- TASK TO COMPLETE
State, as a bare number, how many lines below contain "Journal".

- DATASET EXCERPTS
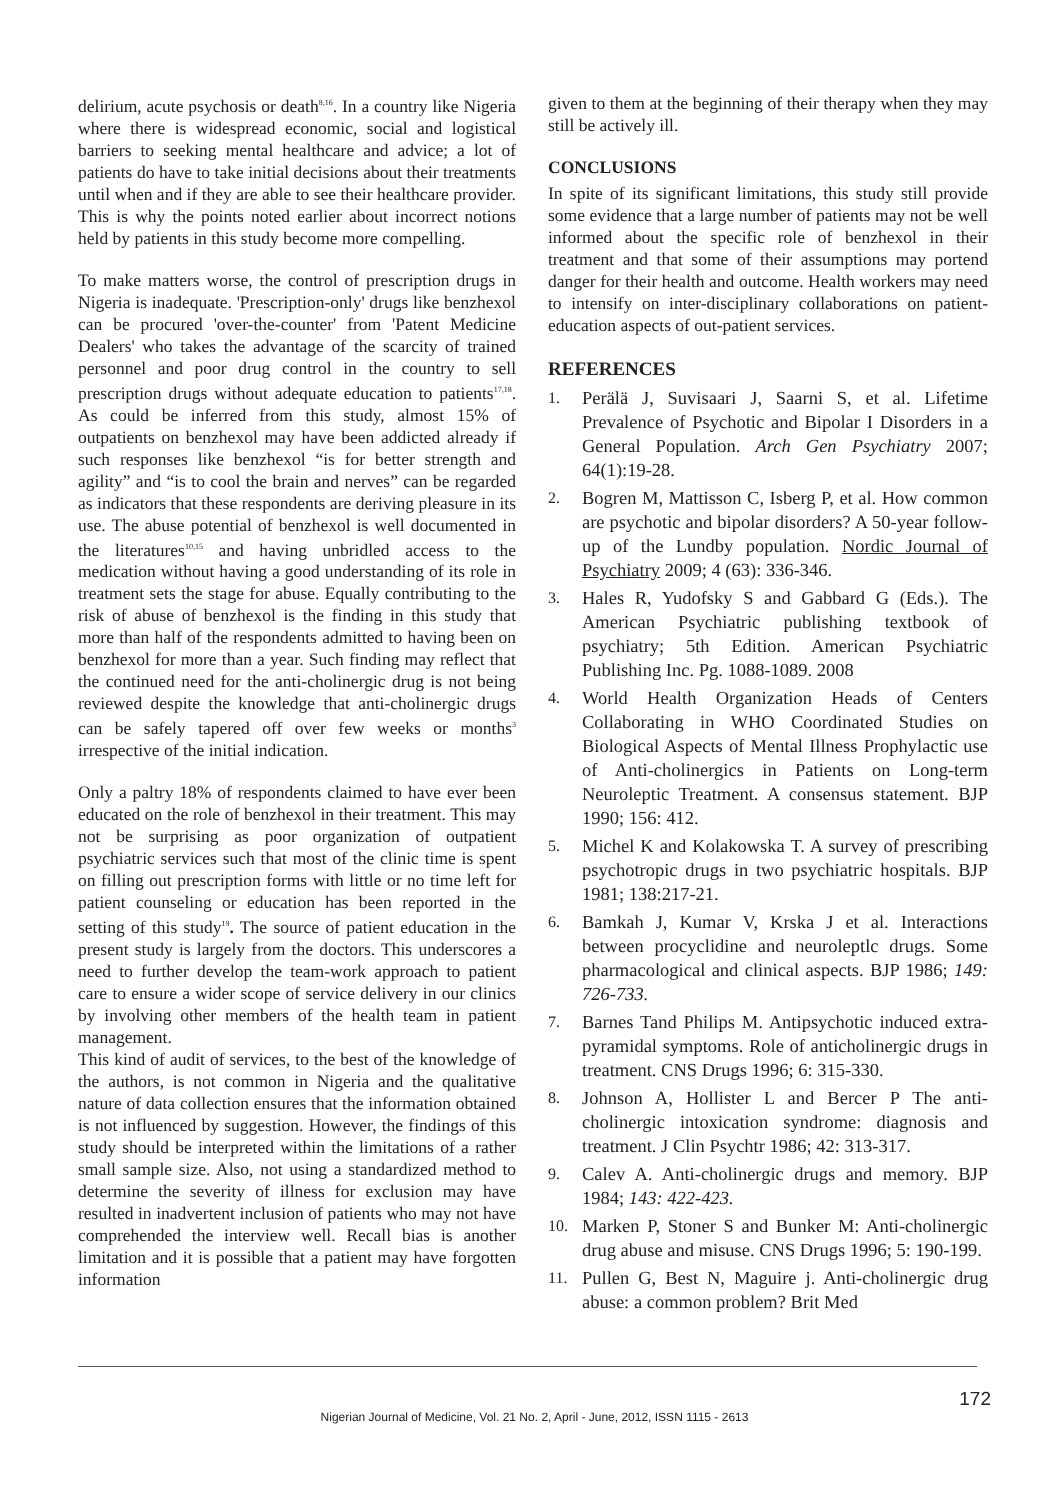delirium, acute psychosis or death<sup>8,16</sup>. In a country like Nigeria where there is widespread economic, social and logistical barriers to seeking mental healthcare and advice; a lot of patients do have to take initial decisions about their treatments until when and if they are able to see their healthcare provider. This is why the points noted earlier about incorrect notions held by patients in this study become more compelling.
To make matters worse, the control of prescription drugs in Nigeria is inadequate. 'Prescription-only' drugs like benzhexol can be procured 'over-the-counter' from 'Patent Medicine Dealers' who takes the advantage of the scarcity of trained personnel and poor drug control in the country to sell prescription drugs without adequate education to patients<sup>17,18</sup>. As could be inferred from this study, almost 15% of outpatients on benzhexol may have been addicted already if such responses like benzhexol “is for better strength and agility” and “is to cool the brain and nerves” can be regarded as indicators that these respondents are deriving pleasure in its use. The abuse potential of benzhexol is well documented in the literatures<sup>10,15</sup> and having unbridled access to the medication without having a good understanding of its role in treatment sets the stage for abuse. Equally contributing to the risk of abuse of benzhexol is the finding in this study that more than half of the respondents admitted to having been on benzhexol for more than a year. Such finding may reflect that the continued need for the anti-cholinergic drug is not being reviewed despite the knowledge that anti-cholinergic drugs can be safely tapered off over few weeks or months<sup>3</sup> irrespective of the initial indication.
Only a paltry 18% of respondents claimed to have ever been educated on the role of benzhexol in their treatment. This may not be surprising as poor organization of outpatient psychiatric services such that most of the clinic time is spent on filling out prescription forms with little or no time left for patient counseling or education has been reported in the setting of this study<sup>19</sup>. The source of patient education in the present study is largely from the doctors. This underscores a need to further develop the team-work approach to patient care to ensure a wider scope of service delivery in our clinics by involving other members of the health team in patient management.
This kind of audit of services, to the best of the knowledge of the authors, is not common in Nigeria and the qualitative nature of data collection ensures that the information obtained is not influenced by suggestion. However, the findings of this study should be interpreted within the limitations of a rather small sample size. Also, not using a standardized method to determine the severity of illness for exclusion may have resulted in inadvertent inclusion of patients who may not have comprehended the interview well. Recall bias is another limitation and it is possible that a patient may have forgotten information
given to them at the beginning of their therapy when they may still be actively ill.
CONCLUSIONS
In spite of its significant limitations, this study still provide some evidence that a large number of patients may not be well informed about the specific role of benzhexol in their treatment and that some of their assumptions may portend danger for their health and outcome. Health workers may need to intensify on inter-disciplinary collaborations on patient-education aspects of out-patient services.
REFERENCES
1. Perälä J, Suvisaari J, Saarni S, et al. Lifetime Prevalence of Psychotic and Bipolar I Disorders in a General Population. Arch Gen Psychiatry 2007; 64(1):19-28.
2. Bogren M, Mattisson C, Isberg P, et al. How common are psychotic and bipolar disorders? A 50-year follow-up of the Lundby population. Nordic Journal of Psychiatry 2009; 4 (63): 336-346.
3. Hales R, Yudofsky S and Gabbard G (Eds.). The American Psychiatric publishing textbook of psychiatry; 5th Edition. American Psychiatric Publishing Inc. Pg. 1088-1089. 2008
4. World Health Organization Heads of Centers Collaborating in WHO Coordinated Studies on Biological Aspects of Mental Illness Prophylactic use of Anti-cholinergics in Patients on Long-term Neuroleptic Treatment. A consensus statement. BJP 1990; 156: 412.
5. Michel K and Kolakowska T. A survey of prescribing psychotropic drugs in two psychiatric hospitals. BJP 1981; 138:217-21.
6. Bamkah J, Kumar V, Krska J et al. Interactions between procyclidine and neuroleptlc drugs. Some pharmacological and clinical aspects. BJP 1986; 149: 726-733.
7. Barnes Tand Philips M. Antipsychotic induced extra-pyramidal symptoms. Role of anticholinergic drugs in treatment. CNS Drugs 1996; 6: 315-330.
8. Johnson A, Hollister L and Bercer P The anti-cholinergic intoxication syndrome: diagnosis and treatment. J Clin Psychtr 1986; 42: 313-317.
9. Calev A. Anti-cholinergic drugs and memory. BJP 1984; 143: 422-423.
10. Marken P, Stoner S and Bunker M: Anti-cholinergic drug abuse and misuse. CNS Drugs 1996; 5: 190-199.
11. Pullen G, Best N, Maguire j. Anti-cholinergic drug abuse: a common problem? Brit Med
172
Nigerian Journal of Medicine, Vol. 21 No. 2, April - June, 2012, ISSN 1115 - 2613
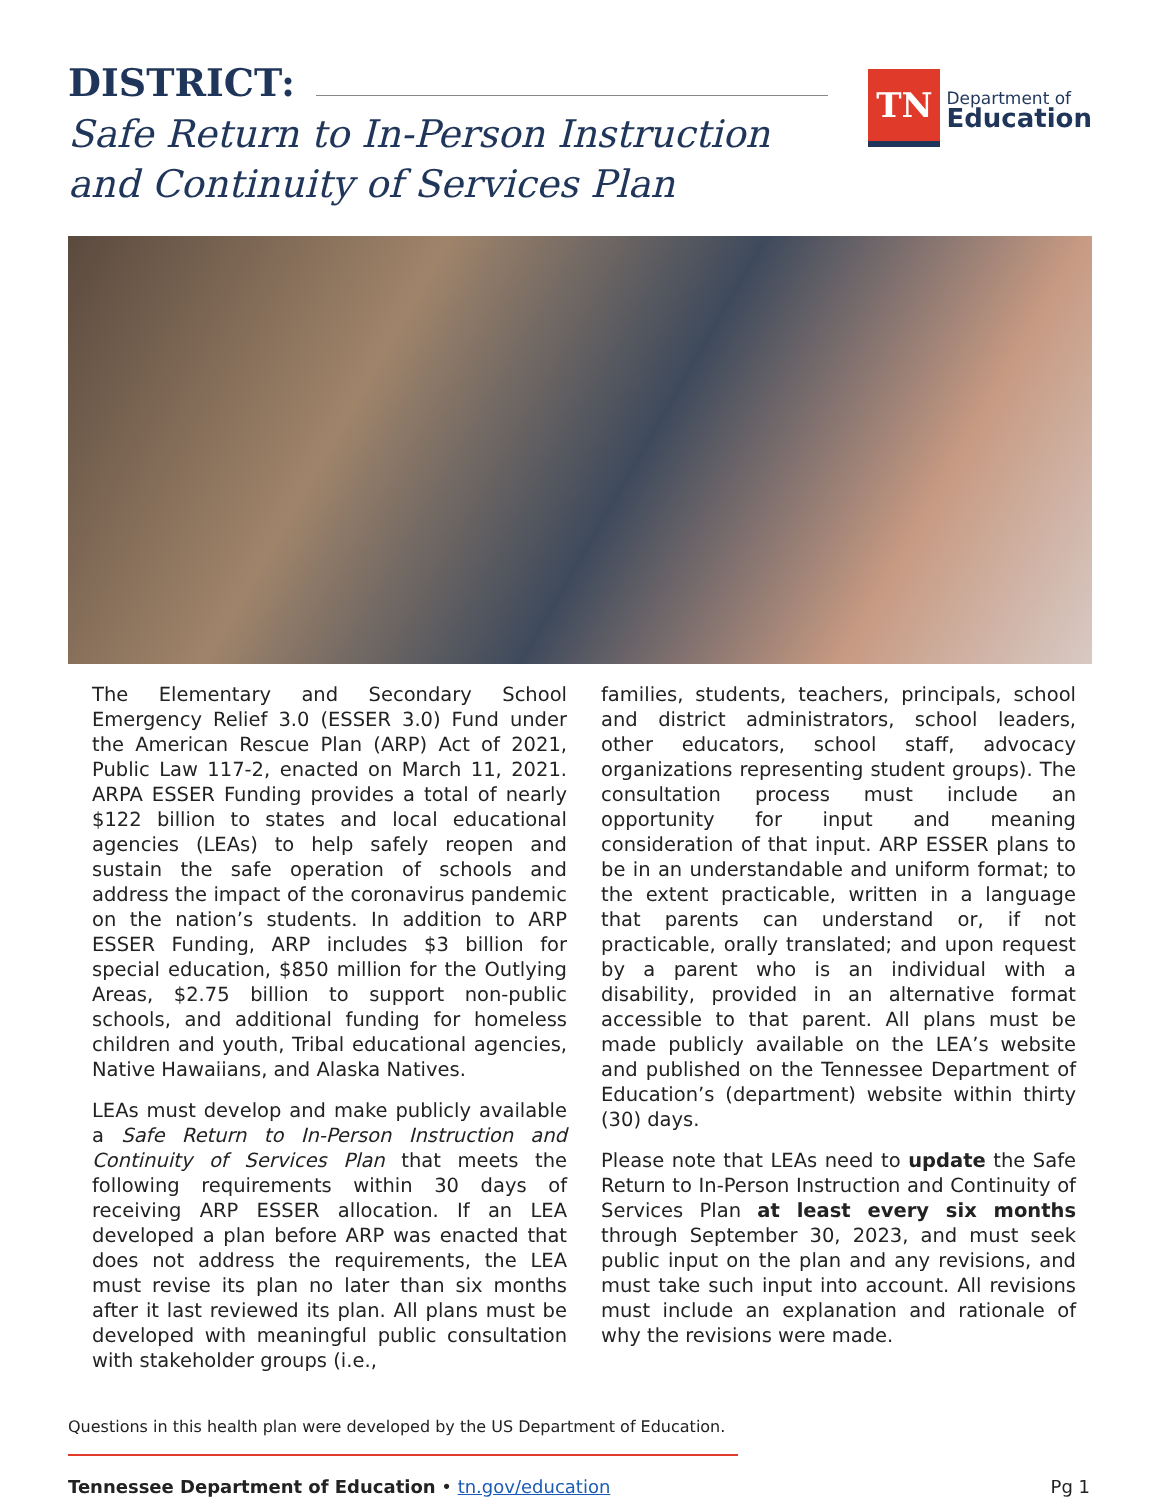DISTRICT:
Safe Return to In-Person Instruction
and Continuity of Services Plan
TN
Department of
Education
The Elementary and Secondary School Emergency Relief 3.0 (ESSER 3.0) Fund under the American Rescue Plan (ARP) Act of 2021, Public Law 117-2, enacted on March 11, 2021. ARPA ESSER Funding provides a total of nearly $122 billion to states and local educational agencies (LEAs) to help safely reopen and sustain the safe operation of schools and address the impact of the coronavirus pandemic on the nation’s students. In addition to ARP ESSER Funding, ARP includes $3 billion for special education, $850 million for the Outlying Areas, $2.75 billion to support non-public schools, and additional funding for homeless children and youth, Tribal educational agencies, Native Hawaiians, and Alaska Natives.
LEAs must develop and make publicly available a Safe Return to In-Person Instruction and Continuity of Services Plan that meets the following requirements within 30 days of receiving ARP ESSER allocation. If an LEA developed a plan before ARP was enacted that does not address the requirements, the LEA must revise its plan no later than six months after it last reviewed its plan. All plans must be developed with meaningful public consultation with stakeholder groups (i.e.,
families, students, teachers, principals, school and district administrators, school leaders, other educators, school staff, advocacy organizations representing student groups). The consultation process must include an opportunity for input and meaning consideration of that input. ARP ESSER plans to be in an understandable and uniform format; to the extent practicable, written in a language that parents can understand or, if not practicable, orally translated; and upon request by a parent who is an individual with a disability, provided in an alternative format accessible to that parent. All plans must be made publicly available on the LEA’s website and published on the Tennessee Department of Education’s (department) website within thirty (30) days.
Please note that LEAs need to update the Safe Return to In-Person Instruction and Continuity of Services Plan at least every six months through September 30, 2023, and must seek public input on the plan and any revisions, and must take such input into account. All revisions must include an explanation and rationale of why the revisions were made.
Questions in this health plan were developed by the US Department of Education.
Tennessee Department of Education • tn.gov/education Pg 1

- EXERCISE SOLUTION
2